Metabolomic ageing across mental and behavioural disorders
Julian Mutz, Lachlan Gilchrist, Andrea G Allegrini, Sandra Sanchez Roige, Cathryn M LewisBackground
Individuals with mental disorders face excess morbidity and premature mortality. Accelerated ageing has been proposed as a contributing mechanism but population-scale evidence across diverse diagnoses is limited.
Objective
To examine whether metabolomic ageing differs across mental disorders and whether associations vary by sex, age group and genetic liability.
Methods
Using plasma metabolomic profiles from UK Biobank participants, we applied a metabolomic ageing clock (MileAge) to estimate disorder-specific differences between metabolite-predicted and chronological age. Mental disorders were ascertained from health records and self-reported physician diagnoses. We analysed nine diagnostic groups and 45 individual disorders and assessed sex and age group differences and associations with polygenic scores.
Findings
Among 225 212 participants (54% female; mean age 56.97), 38 524 had a diagnosis preceding baseline.

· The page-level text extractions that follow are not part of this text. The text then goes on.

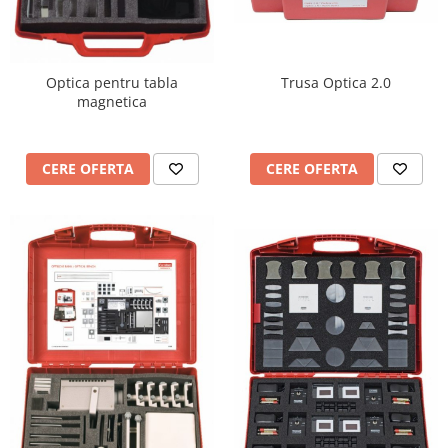
Trusa Optica 2.0
Optica pentru tabla
magnetica
CERE OFERTA
CERE OFERTA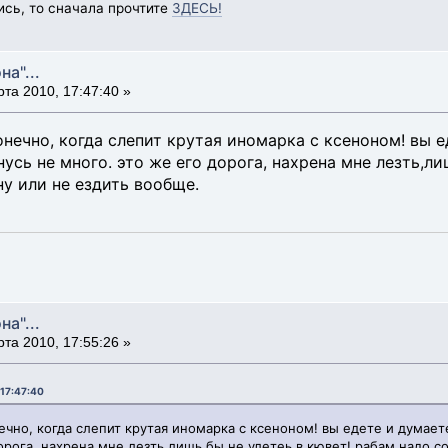
ись, то сначала прочтите
ЗДЕСЬ!
на"...
та 2010, 17:47:40 »
онечно, когда слепит крутая иномарка с ксеноном! вы е
нусь не много. это же его дорога, нахрена мне лезть,л
 ну или не ездить вообще.
на"...
та 2010, 17:55:26 »
 17:47:40
ечно, когда слепит крутая иномарка с ксеноном! вы едете и думаете
орога, нахрена мне лезть,лишь бы не улетеь в кювет! рабам надо со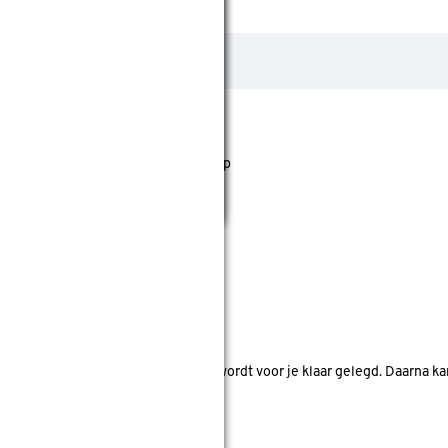
jst staan. Bij Gamma kan je filteren op
nde bouwmarkten bekijken.
d. Je betaalt online en het product wordt voor je klaar gelegd. Daarna k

Substance use, psychotic, affective and neurotic disorders were associated with a metabolite-predicted age older than chronological age, largest for psychosis (β=0.556, 95% CI 0.250 to 0.861, p<0.001). Obsessive-compulsive and eating disorders were associated with a metabolite-predicted age younger than chronological age. Several associations were stronger in males and in individuals aged <65 years. Higher genetic liability to depression, autism and attention-deficit/hyperactivity disorder predicted an older metabolomic age (β range=0.020 to 0.047), whereas polygenic scores for psychosis and tobacco use disorder predicted a younger metabolomic age (β range=−0.023 to −0.040). For obsessive-compulsive disorder and anorexia nervosa, clinical and genetic associations indicated younger metabolomic ageing.
Conclusions
Metabolomic ageing in mental disorders is heterogeneous. While many disorders are associated with an older biological age, some are linked to a younger biological age. Divergence between genetic liability and clinical phenotypes suggests that non-genetic factors shape biological ageing differences.
Clinical implications
Biological age should not be assumed to uniformly exceed chronological age across mental disorders. Sex and age-specific approaches could improve understanding of biological ageing processes in psychiatry.